== Exercise ==
Starting at the first line, reproduce the listing below in full, exactly as given.

___ Available data ___

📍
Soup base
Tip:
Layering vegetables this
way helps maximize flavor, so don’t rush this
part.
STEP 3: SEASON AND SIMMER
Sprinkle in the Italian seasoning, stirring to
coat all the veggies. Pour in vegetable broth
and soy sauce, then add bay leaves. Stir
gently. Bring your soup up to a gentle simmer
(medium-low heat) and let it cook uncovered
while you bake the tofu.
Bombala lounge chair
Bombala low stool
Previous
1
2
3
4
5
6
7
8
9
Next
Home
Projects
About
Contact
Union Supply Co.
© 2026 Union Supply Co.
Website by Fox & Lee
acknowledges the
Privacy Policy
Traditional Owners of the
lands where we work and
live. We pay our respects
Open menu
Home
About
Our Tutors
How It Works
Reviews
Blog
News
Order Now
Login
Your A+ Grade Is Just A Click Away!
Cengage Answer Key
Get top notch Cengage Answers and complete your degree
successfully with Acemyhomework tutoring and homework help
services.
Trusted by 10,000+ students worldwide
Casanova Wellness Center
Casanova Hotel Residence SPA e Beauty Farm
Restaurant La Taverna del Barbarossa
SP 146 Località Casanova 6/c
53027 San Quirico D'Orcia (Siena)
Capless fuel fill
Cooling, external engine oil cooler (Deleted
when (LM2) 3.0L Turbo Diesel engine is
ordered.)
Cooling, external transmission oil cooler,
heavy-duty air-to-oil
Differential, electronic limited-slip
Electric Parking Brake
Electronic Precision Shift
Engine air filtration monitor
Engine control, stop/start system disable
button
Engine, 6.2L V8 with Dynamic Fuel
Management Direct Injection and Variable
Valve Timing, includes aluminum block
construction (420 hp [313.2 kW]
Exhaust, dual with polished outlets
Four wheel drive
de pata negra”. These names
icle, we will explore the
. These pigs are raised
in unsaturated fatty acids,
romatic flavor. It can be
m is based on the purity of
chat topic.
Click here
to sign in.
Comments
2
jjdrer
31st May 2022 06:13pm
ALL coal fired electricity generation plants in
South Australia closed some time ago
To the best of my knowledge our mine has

___

== Response ==
📍
Soup base
Tip:
Layering vegetables this
way helps maximize flavor, so don’t rush this
part.
STEP 3: SEASON AND SIMMER
Sprinkle in the Italian seasoning, stirring to
coat all the veggies. Pour in vegetable broth
and soy sauce, then add bay leaves. Stir
gently. Bring your soup up to a gentle simmer
(medium-low heat) and let it cook uncovered
while you bake the tofu.
Bombala lounge chair
Bombala low stool
Previous
1
2
3
4
5
6
7
8
9
Next
Home
Projects
About
Contact
Union Supply Co.
© 2026 Union Supply Co.
Website by Fox & Lee
acknowledges the
Privacy Policy
Traditional Owners of the
lands where we work and
live. We pay our respects
Open menu
Home
About
Our Tutors
How It Works
Reviews
Blog
News
Order Now
Login
Your A+ Grade Is Just A Click Away!
Cengage Answer Key
Get top notch Cengage Answers and complete your degree
successfully with Acemyhomework tutoring and homework help
services.
Trusted by 10,000+ students worldwide
Casanova Wellness Center
Casanova Hotel Residence SPA e Beauty Farm
Restaurant La Taverna del Barbarossa
SP 146 Località Casanova 6/c
53027 San Quirico D'Orcia (Siena)
Capless fuel fill
Cooling, external engine oil cooler (Deleted
when (LM2) 3.0L Turbo Diesel engine is
ordered.)
Cooling, external transmission oil cooler,
heavy-duty air-to-oil
Differential, electronic limited-slip
Electric Parking Brake
Electronic Precision Shift
Engine air filtration monitor
Engine control, stop/start system disable
button
Engine, 6.2L V8 with Dynamic Fuel
Management Direct Injection and Variable
Valve Timing, includes aluminum block
construction (420 hp [313.2 kW]
Exhaust, dual with polished outlets
Four wheel drive
de pata negra”. These names
icle, we will explore the
. These pigs are raised
in unsaturated fatty acids,
romatic flavor. It can be
m is based on the purity of
chat topic.
Click here
to sign in.
Comments
2
jjdrer
31st May 2022 06:13pm
ALL coal fired electricity generation plants in
South Australia closed some time ago
To the best of my knowledge our mine has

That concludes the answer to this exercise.